Your body doesn't "count" calories as much as it reacts to surplus and deficit.

So, on the day you eat 3000 your body will treat it as a surplus. On the next day it will treat 1000 as a deficit...because it is.

If you are wondering if it is the total over a period of time rather than getting fat or lean minute by minute, it is the total over time relative to the amount you burn. Your body has ways of dealing with surplus and deficit in the short term in order to counteract any extreme reaction either way acutely.

It is easiest simply to eat the same amount each day.
 
Ah, so there is sort of a timer on how long before your body decides what to do with a surplus, or to decide if something is a surplus or not.
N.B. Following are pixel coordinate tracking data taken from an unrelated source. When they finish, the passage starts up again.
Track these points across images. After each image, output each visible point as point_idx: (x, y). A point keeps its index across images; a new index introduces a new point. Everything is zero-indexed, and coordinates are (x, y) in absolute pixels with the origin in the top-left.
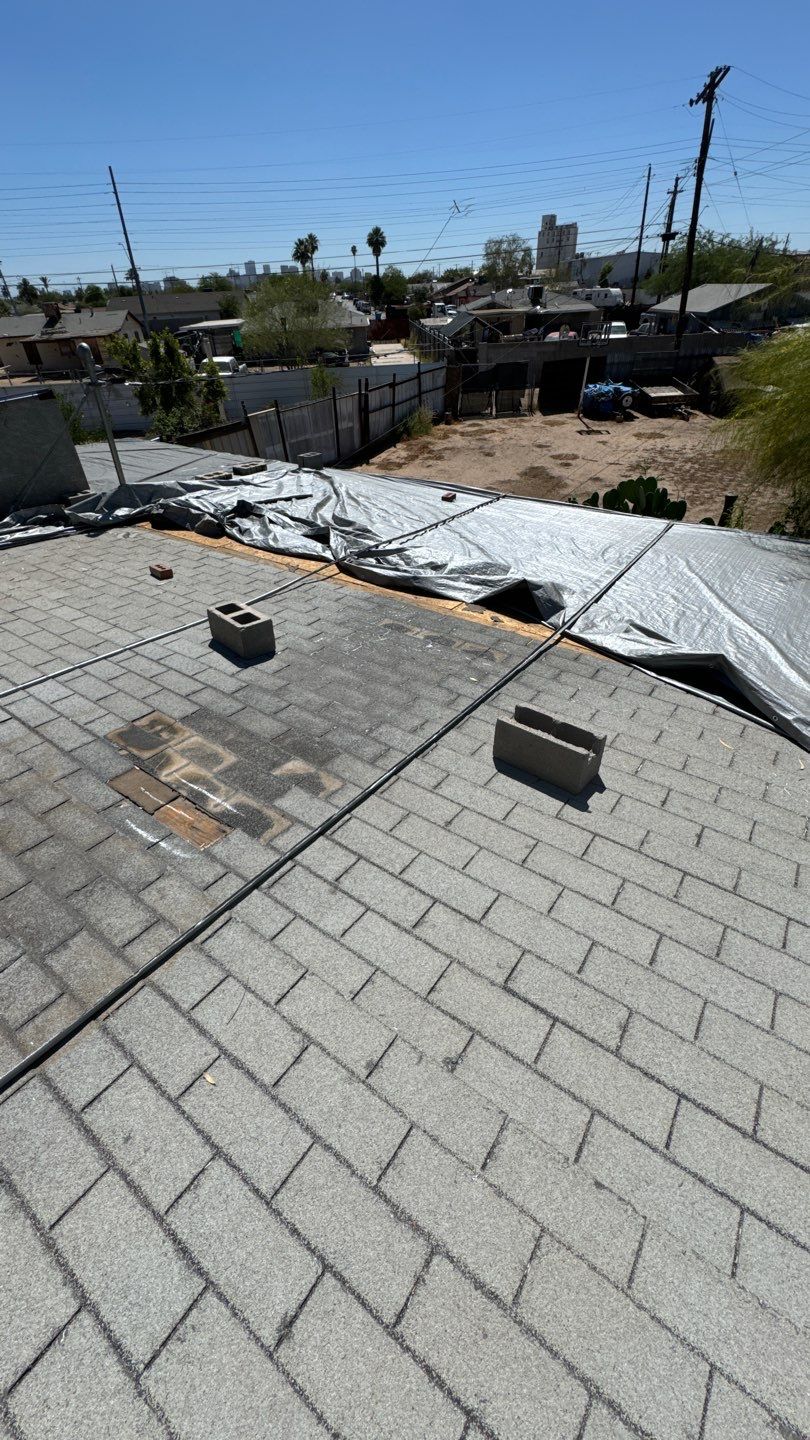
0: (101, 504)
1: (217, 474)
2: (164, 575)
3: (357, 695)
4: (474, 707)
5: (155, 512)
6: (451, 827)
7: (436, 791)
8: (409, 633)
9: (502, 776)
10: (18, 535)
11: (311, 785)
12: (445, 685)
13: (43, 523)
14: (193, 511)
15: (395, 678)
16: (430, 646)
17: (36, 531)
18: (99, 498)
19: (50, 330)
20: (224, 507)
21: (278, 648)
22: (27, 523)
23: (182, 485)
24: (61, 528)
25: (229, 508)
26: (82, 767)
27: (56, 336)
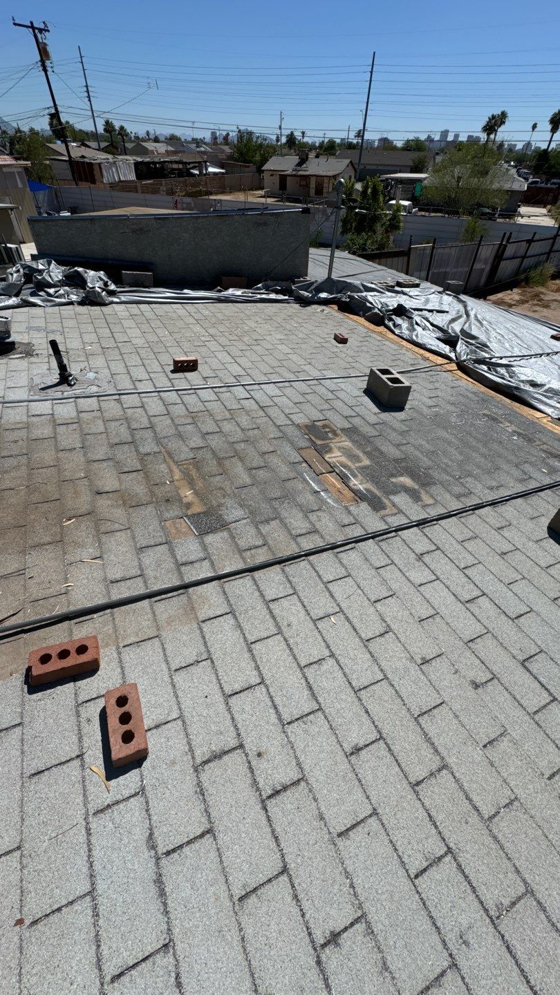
0: (313, 287)
1: (386, 283)
2: (342, 340)
3: (455, 452)
4: (541, 489)
5: (344, 300)
6: (505, 557)
7: (499, 531)
8: (501, 425)
9: (552, 541)
10: (264, 296)
11: (415, 496)
12: (521, 467)
13: (277, 292)
14: (368, 304)
15: (484, 450)
16: (515, 438)
17: (273, 296)
18: (313, 283)
19: (298, 168)
20: (388, 306)
21: (407, 407)
22: (268, 289)
23: (363, 286)
24: (287, 297)
25: (391, 308)
26: (284, 437)
27: (301, 173)
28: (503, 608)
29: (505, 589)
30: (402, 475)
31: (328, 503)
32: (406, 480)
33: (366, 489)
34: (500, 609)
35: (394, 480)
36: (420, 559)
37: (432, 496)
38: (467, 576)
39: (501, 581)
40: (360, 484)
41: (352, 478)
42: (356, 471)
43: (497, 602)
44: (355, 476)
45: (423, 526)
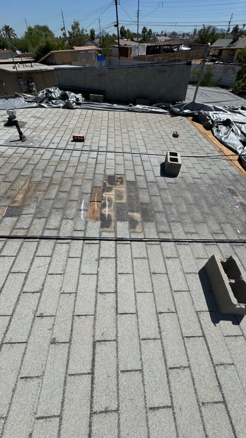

That makes sense.
 
Well, it depends on the bodies 'need' for caloric use.

In terms of hypertrophy, if the structure of a histological presence such as muscle tissue is injured to an extent (acute myotrauma) then the 'need' for a caloric surplus has to be met so that the general (networked) process of hypertrophy can occur...the degree of 'need' is debatable.

Its more of a 'need' vs 'store' factor rather than a timer factor.

Our bodies will use what it needs and store what is left over for periods of a caloric deficit, when it needs it.
 
Ah ok I see, good point. So its best then if you're trying to lose fat to just keep it lower than what it needs at all times. I just wish there were a more accurate way to determine what "low" is other than some mathematical formula based on weight.

I'd like a machine you could jump into daily that scans you and determines what your body's caloric needs are for that day or minute or hour.